━━━━━ Exercise passage ━━━━━
# OBJEX Dataset: Multi-Model Jailbreak Extraction Evaluation

This repository contains the OBJEX dataset used in ICLR 2026 submission.

## Dataset Overview

`OBJEX_dataset.xlsx` contains comprehensive evaluation data for jailbreak extraction across 6 state-of-the-art language models.

### Key Statistics
- **Total Samples**: 2,817 unique jailbreak attempts per model
- **Models Evaluated**: 6 (GPT-4.1, Claude-Sonnet-4, Qwen3-235B, Kimi-K2, DeepSeek-V3.1, Gemini-2.5-Flash)
- **Source Datasets**: 3 (SafeMTData_Attack600, SafeMTData_1K, MHJ_local)
- **Turn Range**: 1-34 turns (median: 5 turns)
- **Token Range**: 23-1,392 tokens (median: 128 tokens)

## File Structure

The Excel file contains 13 sheets:

### 1. Labeling Sheet
- **Sheet Name**: `Labeling`
- **Purpose**: Human annotations and ground truth labels
- **Key Columns**:
  - `label`: Human-annotated correctness label

### 2. Extraction Sheets (6 sheets)
One for each model: `extracted_[model_name]`

**Columns**:
- `source`: Dataset source (SafeMTData_Attack600/1K, MHJ_local)
━━━━━
▶ _Tasks to carry out_
[a] From the OBJEX dataset page, extract the part that opens with the words containing "### Key Statistics" and closes with "Kimi-K2, DeepSeek-V3.1, Gemini-2.5-Flash)".
[b] List every language model that the OBJEX dataset page names as evaluated.
━━━━━ Available data ━━━━━
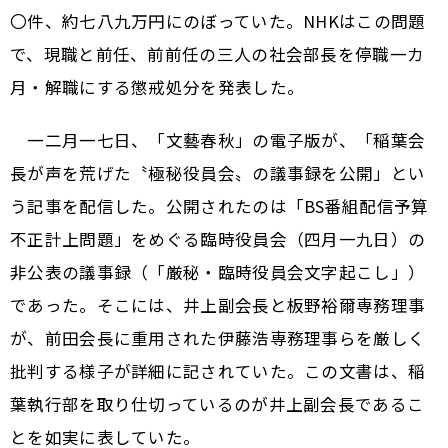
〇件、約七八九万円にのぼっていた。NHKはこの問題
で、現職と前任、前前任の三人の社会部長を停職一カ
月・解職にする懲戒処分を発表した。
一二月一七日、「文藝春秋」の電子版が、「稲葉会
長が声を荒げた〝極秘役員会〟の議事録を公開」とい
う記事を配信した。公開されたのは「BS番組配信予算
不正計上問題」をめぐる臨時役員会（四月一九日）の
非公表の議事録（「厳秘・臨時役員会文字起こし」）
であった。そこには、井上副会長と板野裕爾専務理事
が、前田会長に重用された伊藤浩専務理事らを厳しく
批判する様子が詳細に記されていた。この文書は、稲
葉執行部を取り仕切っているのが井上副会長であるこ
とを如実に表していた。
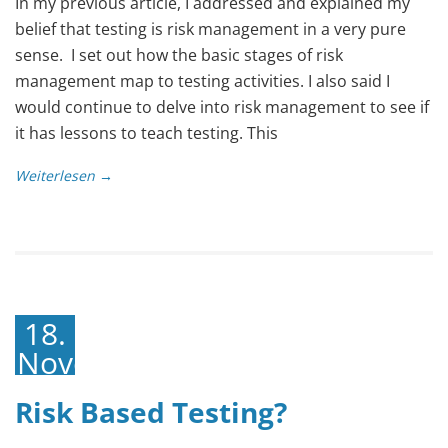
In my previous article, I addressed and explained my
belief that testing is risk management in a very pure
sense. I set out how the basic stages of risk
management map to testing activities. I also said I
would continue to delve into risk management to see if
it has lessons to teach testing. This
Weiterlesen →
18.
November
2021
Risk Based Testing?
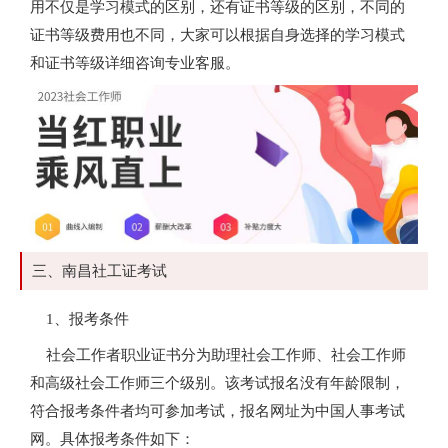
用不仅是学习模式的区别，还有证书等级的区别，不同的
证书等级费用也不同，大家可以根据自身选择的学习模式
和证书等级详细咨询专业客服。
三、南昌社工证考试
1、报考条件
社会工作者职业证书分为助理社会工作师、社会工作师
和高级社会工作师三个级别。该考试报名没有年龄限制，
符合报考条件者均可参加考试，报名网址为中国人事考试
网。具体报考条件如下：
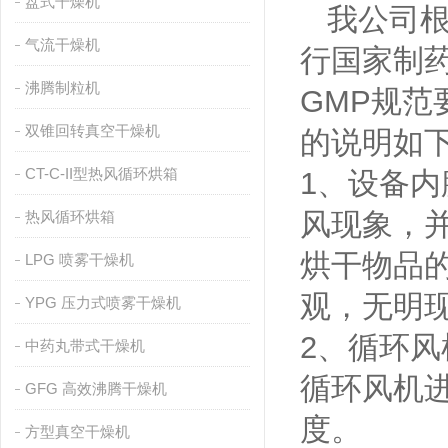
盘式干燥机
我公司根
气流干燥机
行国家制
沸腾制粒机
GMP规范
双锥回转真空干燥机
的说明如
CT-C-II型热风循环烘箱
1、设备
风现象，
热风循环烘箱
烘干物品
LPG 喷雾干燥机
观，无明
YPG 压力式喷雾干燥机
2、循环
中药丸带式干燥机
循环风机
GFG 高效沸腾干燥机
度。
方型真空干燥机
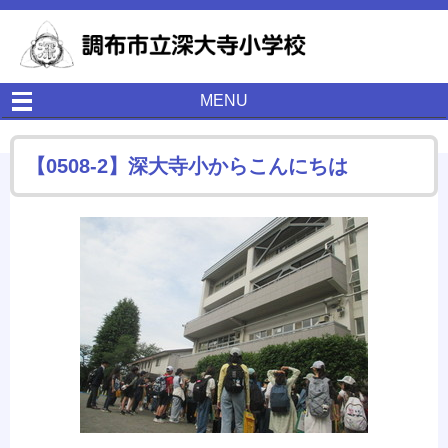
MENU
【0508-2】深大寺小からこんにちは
━━━━━
▶ _Solution set_
[a]
### Key Statistics
- **Total Samples**: 2,817 unique jailbreak attempts per model
- **Models Evaluated**: 6 (GPT-4.1, Claude-Sonnet-4, Qwen3-235B, Kimi-K2, DeepSeek-V3.1, Gemini-2.5-Flash)

[b]
GPT-4.1
Claude-Sonnet-4
Qwen3-235B
Kimi-K2
DeepSeek-V3.1
Gemini-2.5-Flash